Create a TwoHot distribution from the input logits.

Parameters:
  • logits (torch.Tensor) – The input logits to create the distribution from, of shape (…, bins).

  • bins (int) – The number of bins for the distribution. Defaults to the final dimension of logits.

  • low (float) – The lower bound of the distribution. (Default: -20.0)

  • high (float) – The upper bound of the distribution. (Default: 20.0)

  • pre_func (callable) – A function to apply to the input value before computing log probabilities. (Default: symlog)

  • post_func (callable) – A function to apply to the mean of the distribution before returning. (Default: symexp)

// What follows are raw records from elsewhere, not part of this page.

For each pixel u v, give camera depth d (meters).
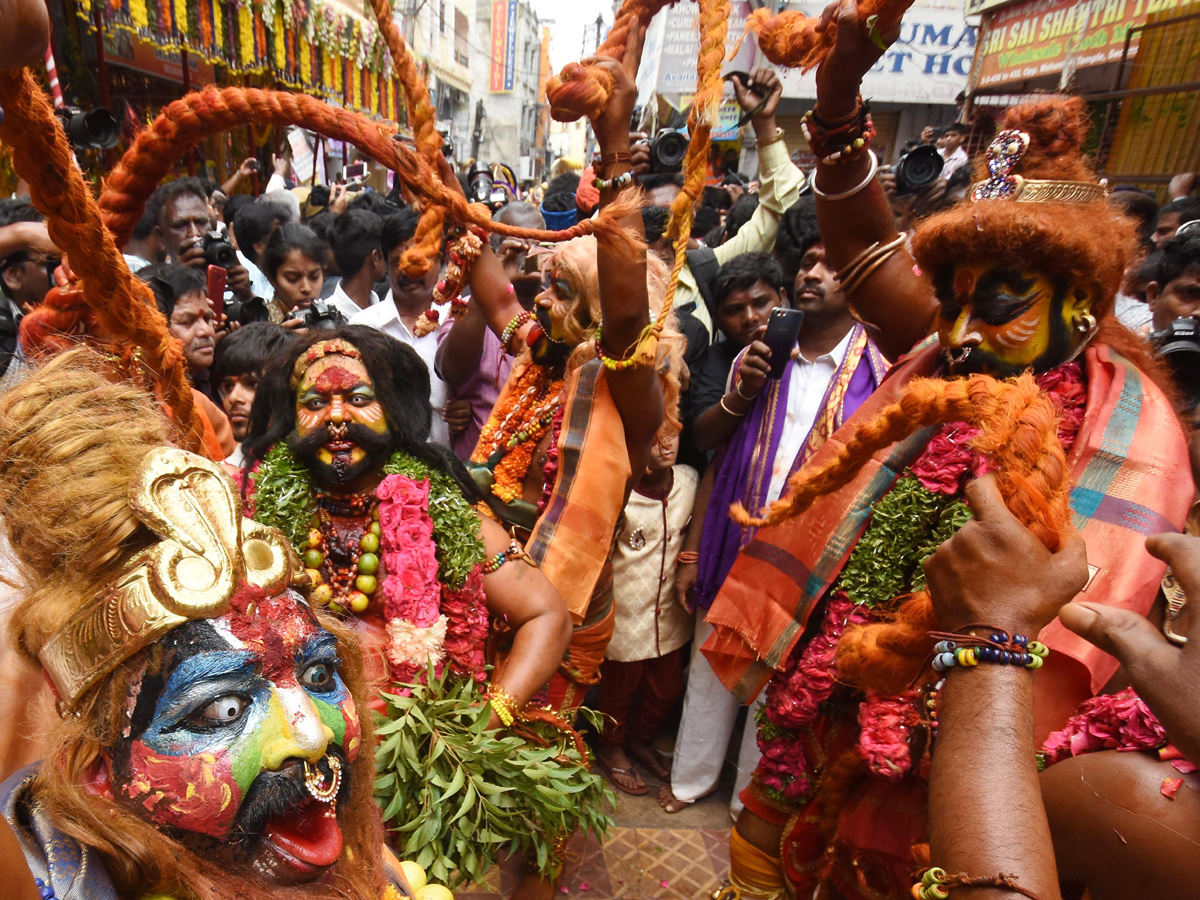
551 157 29.52
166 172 1.09
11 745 0.82
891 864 1.34
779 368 2.25
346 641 0.82
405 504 1.53
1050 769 0.89
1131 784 0.80
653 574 2.41
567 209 4.01
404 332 3.07
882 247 1.61
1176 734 0.66
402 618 1.48
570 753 1.63
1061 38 4.97
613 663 2.53
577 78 1.46
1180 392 1.68
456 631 1.56
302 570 0.77
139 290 0.87
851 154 1.51
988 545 0.69
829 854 1.45
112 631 0.63
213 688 0.64
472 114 17.38
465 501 1.67
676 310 2.84
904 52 7.61
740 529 2.33
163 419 0.75
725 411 2.39
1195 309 2.40
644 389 1.79
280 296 3.33
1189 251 2.40
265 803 0.66
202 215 3.67
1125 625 0.71
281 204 4.11
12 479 0.67
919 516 1.36
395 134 1.12
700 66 1.28
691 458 2.68
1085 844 0.83
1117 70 4.41
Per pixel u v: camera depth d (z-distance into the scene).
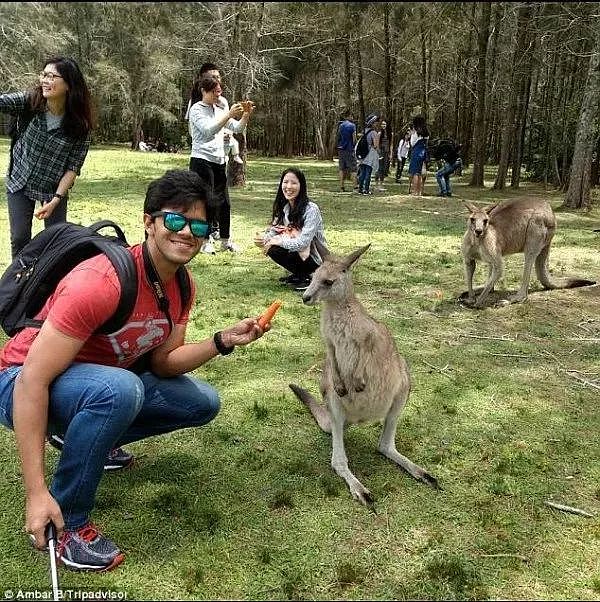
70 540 2.31
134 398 2.25
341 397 2.94
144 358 2.65
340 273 2.94
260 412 3.53
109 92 32.97
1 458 3.03
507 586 2.30
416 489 2.90
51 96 4.22
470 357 4.48
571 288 6.25
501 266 5.58
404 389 3.06
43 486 2.13
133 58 33.00
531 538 2.57
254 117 31.97
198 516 2.63
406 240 8.40
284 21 18.25
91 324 2.19
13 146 4.45
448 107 29.06
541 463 3.12
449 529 2.62
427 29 21.22
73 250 2.31
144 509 2.67
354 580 2.30
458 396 3.86
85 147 4.54
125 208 10.22
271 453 3.16
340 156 14.01
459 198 13.12
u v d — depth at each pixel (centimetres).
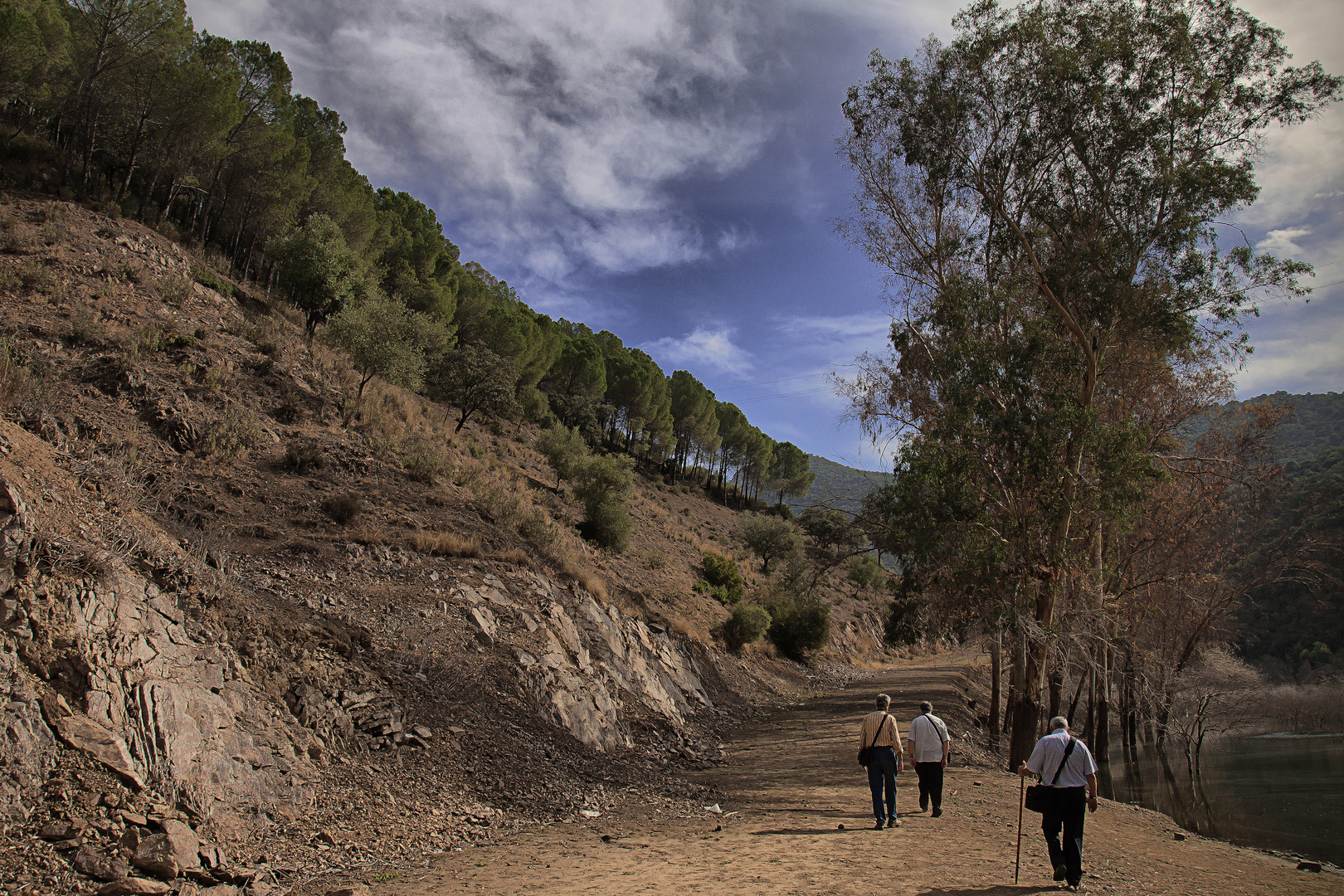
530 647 1384
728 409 10412
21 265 1919
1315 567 2433
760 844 722
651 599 2844
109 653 611
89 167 2769
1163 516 2281
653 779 1190
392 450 2175
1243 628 3225
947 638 2739
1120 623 2147
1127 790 1977
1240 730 3266
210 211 3319
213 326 2212
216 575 907
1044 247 1931
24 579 588
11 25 2606
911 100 2020
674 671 2139
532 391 5900
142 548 777
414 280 4625
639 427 8394
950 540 1686
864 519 2269
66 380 1546
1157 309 1745
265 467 1688
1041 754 614
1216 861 848
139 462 1352
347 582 1282
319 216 3094
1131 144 1791
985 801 1043
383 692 966
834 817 905
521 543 1998
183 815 558
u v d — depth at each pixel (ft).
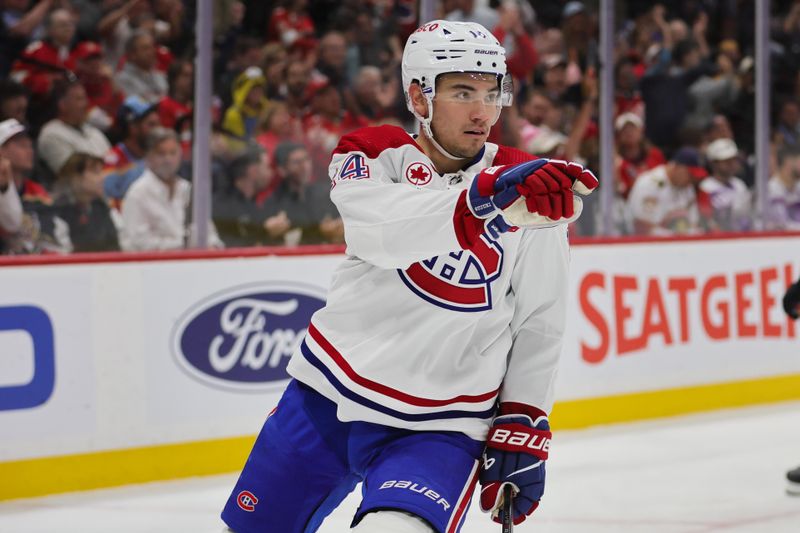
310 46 49.08
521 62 54.44
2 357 36.91
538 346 17.75
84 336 38.47
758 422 51.80
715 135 58.23
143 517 35.32
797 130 60.75
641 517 34.94
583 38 53.78
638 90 56.13
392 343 16.92
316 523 18.13
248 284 41.93
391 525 15.42
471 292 16.76
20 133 40.47
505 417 17.67
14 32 42.60
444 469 16.61
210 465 41.29
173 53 44.60
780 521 34.40
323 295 43.98
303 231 48.21
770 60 58.85
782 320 57.82
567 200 14.42
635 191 56.08
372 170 16.55
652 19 57.21
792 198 60.85
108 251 42.86
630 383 51.80
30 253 41.27
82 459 38.55
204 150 43.65
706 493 38.14
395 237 15.28
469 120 16.80
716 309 55.11
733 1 59.16
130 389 39.45
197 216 43.93
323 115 49.37
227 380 41.60
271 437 17.84
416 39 17.08
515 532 33.12
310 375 17.60
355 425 17.34
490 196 14.61
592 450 45.55
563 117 54.19
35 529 33.91
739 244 55.98
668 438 48.06
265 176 46.70
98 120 43.04
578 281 49.93
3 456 37.04
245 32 47.62
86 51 43.27
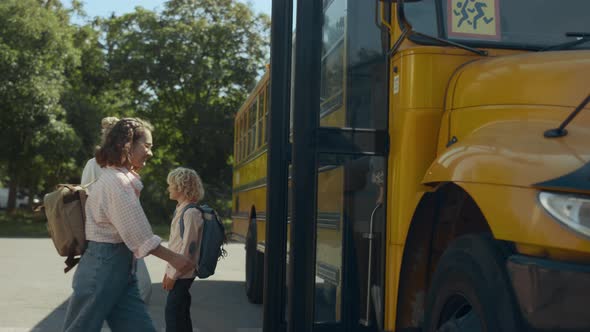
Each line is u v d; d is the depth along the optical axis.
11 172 34.44
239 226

  • eps (float) – A small value to add when computing entropy to avoid numerical issues. (Default: 1e-8)

entropy() Tensor#

Compute the entropy of the distribution.

Returns:

The entropy of the distribution, of the same shape as the mean without extra event dimensions.

Return type:

torch.Tensor

log_prob(value: Tensor) Tensor#

Compute the log probability of the given value under the distribution.

Parameters:

value (torch.Tensor) – The value to compute the log probability for, can be of any shape.

Returns:

The log probability of the value under the distribution, of the same shape as value.

Return type:

torch.Tensor

rsample() Tensor#

Sample by randomly sampling two bins and interpolating. Still WIP, and might be numerically unstable.

Returns:

A sample from the distribution, matching the shape of mean.

Return type:

torch.Tensor

property mean: Tensor#

Compute the mean of the distribution as a weighted sum of bin values.

Returns:

The mean of the distribution.

Return type:

torch.Tensor

fishyrl.distributions.identity(x: Tensor) Tensor#

Identity function, returns the input tensor unchanged.

Parameters:

x (torch.Tensor) – The input tensor.

Returns:

The same input tensor.

Return type:

torch.Tensor

fishyrl.distributions.symexp(x: Tensor) Tensor#

Apply the symmetric exponential transformation to the input tensor.

Parameters:

x (torch.Tensor) – The input tensor to transform.

Returns:

The transformed tensor.

Return type:

torch.Tensor

fishyrl.distributions.symlog(x: Tensor) Tensor#

Apply the symmetric logarithm transformation to the input tensor.

Parameters:

x (torch.Tensor) – The input tensor to transform.

Returns:

The transformed tensor.

Return type:

torch.Tensor

fishyrl.distributions.uniform_mix(logits: Tensor, ratio: float = 0.01) tuple[Tensor, Tensor]#

Mix the input logits with a uniform distribution on the final dimension.

Parameters:
  • logits (torch.Tensor) – The input logits to mix, of shape (…, num_classes).

  • ratio (float) – The ratio of uniform distribution to mix with the input logits.

Returns:

The mixed logits, of shape (…, num_classes).

Return type:

torch.Tensor